> **DIRECTIONS FOR THIS TASK**
Will you give the material below again, every line exactly as it is?

##############################

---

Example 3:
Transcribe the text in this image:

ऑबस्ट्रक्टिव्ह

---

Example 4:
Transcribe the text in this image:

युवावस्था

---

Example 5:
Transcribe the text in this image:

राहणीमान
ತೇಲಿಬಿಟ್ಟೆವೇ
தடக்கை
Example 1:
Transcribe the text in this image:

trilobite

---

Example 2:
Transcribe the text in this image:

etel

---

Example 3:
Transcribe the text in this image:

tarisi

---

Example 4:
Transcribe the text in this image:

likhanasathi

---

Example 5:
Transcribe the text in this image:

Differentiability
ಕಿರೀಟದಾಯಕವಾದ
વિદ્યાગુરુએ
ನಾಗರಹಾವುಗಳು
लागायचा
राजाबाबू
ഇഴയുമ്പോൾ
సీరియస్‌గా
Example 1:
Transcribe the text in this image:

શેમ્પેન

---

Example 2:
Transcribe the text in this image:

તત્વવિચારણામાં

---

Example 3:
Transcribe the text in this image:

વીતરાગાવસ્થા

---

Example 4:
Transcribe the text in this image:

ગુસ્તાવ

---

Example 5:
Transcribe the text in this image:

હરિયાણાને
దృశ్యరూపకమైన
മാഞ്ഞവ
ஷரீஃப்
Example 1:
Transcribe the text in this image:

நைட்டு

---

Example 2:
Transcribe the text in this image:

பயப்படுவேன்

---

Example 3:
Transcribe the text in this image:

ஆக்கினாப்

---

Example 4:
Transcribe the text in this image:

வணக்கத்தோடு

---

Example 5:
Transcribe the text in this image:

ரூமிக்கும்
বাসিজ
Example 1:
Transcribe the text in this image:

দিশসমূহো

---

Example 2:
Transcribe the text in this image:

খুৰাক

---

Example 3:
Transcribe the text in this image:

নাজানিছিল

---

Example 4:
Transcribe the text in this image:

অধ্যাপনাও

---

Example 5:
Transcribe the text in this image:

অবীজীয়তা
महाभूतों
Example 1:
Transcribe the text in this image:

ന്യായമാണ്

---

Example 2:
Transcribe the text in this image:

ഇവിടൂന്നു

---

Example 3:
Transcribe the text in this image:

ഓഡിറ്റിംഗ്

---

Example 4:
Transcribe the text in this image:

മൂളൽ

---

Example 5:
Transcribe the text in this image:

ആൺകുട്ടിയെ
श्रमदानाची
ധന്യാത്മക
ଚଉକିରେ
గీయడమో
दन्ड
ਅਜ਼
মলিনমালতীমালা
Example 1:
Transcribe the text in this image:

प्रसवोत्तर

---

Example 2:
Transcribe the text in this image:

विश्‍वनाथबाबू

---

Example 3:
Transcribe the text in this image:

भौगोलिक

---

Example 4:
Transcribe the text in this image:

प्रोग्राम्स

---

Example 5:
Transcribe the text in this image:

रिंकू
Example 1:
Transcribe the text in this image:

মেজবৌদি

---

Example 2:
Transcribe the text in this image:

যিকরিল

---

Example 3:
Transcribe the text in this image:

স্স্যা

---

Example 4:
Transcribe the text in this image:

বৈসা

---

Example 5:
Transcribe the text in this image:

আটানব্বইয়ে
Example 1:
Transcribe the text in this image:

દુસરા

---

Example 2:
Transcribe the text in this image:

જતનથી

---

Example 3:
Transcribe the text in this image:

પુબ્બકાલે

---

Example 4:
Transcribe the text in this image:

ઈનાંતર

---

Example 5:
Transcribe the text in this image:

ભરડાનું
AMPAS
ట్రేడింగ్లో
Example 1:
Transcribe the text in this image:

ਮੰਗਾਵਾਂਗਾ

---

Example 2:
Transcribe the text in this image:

##############################

> **ANSWER TO THIS EXERCISE**
---

Example 3:
Transcribe the text in this image:

ऑबस्ट्रक्टिव्ह

---

Example 4:
Transcribe the text in this image:

युवावस्था

---

Example 5:
Transcribe the text in this image:

राहणीमान
ತೇಲಿಬಿಟ್ಟೆವೇ
தடக்கை
Example 1:
Transcribe the text in this image:

trilobite

---

Example 2:
Transcribe the text in this image:

etel

---

Example 3:
Transcribe the text in this image:

tarisi

---

Example 4:
Transcribe the text in this image:

likhanasathi

---

Example 5:
Transcribe the text in this image:

Differentiability
ಕಿರೀಟದಾಯಕವಾದ
વિદ્યાગુરુએ
ನಾಗರಹಾವುಗಳು
लागायचा
राजाबाबू
ഇഴയുമ്പോൾ
సీరియస్‌గా
Example 1:
Transcribe the text in this image:

શેમ્પેન

---

Example 2:
Transcribe the text in this image:

તત્વવિચારણામાં

---

Example 3:
Transcribe the text in this image:

વીતરાગાવસ્થા

---

Example 4:
Transcribe the text in this image:

ગુસ્તાવ

---

Example 5:
Transcribe the text in this image:

હરિયાણાને
దృశ్యరూపకమైన
മാഞ്ഞവ
ஷரீஃப்
Example 1:
Transcribe the text in this image:

நைட்டு

---

Example 2:
Transcribe the text in this image:

பயப்படுவேன்

---

Example 3:
Transcribe the text in this image:

ஆக்கினாப்

---

Example 4:
Transcribe the text in this image:

வணக்கத்தோடு

---

Example 5:
Transcribe the text in this image:

ரூமிக்கும்
বাসিজ
Example 1:
Transcribe the text in this image:

দিশসমূহো

---

Example 2:
Transcribe the text in this image:

খুৰাক

---

Example 3:
Transcribe the text in this image:

নাজানিছিল

---

Example 4:
Transcribe the text in this image:

অধ্যাপনাও

---

Example 5:
Transcribe the text in this image:

অবীজীয়তা
महाभूतों
Example 1:
Transcribe the text in this image:

ന്യായമാണ്

---

Example 2:
Transcribe the text in this image:

ഇവിടൂന്നു

---

Example 3:
Transcribe the text in this image:

ഓഡിറ്റിംഗ്

---

Example 4:
Transcribe the text in this image:

മൂളൽ

---

Example 5:
Transcribe the text in this image:

ആൺകുട്ടിയെ
श्रमदानाची
ധന്യാത്മക
ଚଉକିରେ
గీయడమో
दन्ड
ਅਜ਼
মলিনমালতীমালা
Example 1:
Transcribe the text in this image:

प्रसवोत्तर

---

Example 2:
Transcribe the text in this image:

विश्‍वनाथबाबू

---

Example 3:
Transcribe the text in this image:

भौगोलिक

---

Example 4:
Transcribe the text in this image:

प्रोग्राम्स

---

Example 5:
Transcribe the text in this image:

रिंकू
Example 1:
Transcribe the text in this image:

মেজবৌদি

---

Example 2:
Transcribe the text in this image:

যিকরিল

---

Example 3:
Transcribe the text in this image:

স্স্যা

---

Example 4:
Transcribe the text in this image:

বৈসা

---

Example 5:
Transcribe the text in this image:

আটানব্বইয়ে
Example 1:
Transcribe the text in this image:

દુસરા

---

Example 2:
Transcribe the text in this image:

જતનથી

---

Example 3:
Transcribe the text in this image:

પુબ્બકાલે

---

Example 4:
Transcribe the text in this image:

ઈનાંતર

---

Example 5:
Transcribe the text in this image:

ભરડાનું
AMPAS
ట్రేడింగ్లో
Example 1:
Transcribe the text in this image:

ਮੰਗਾਵਾਂਗਾ

---

Example 2:
Transcribe the text in this image:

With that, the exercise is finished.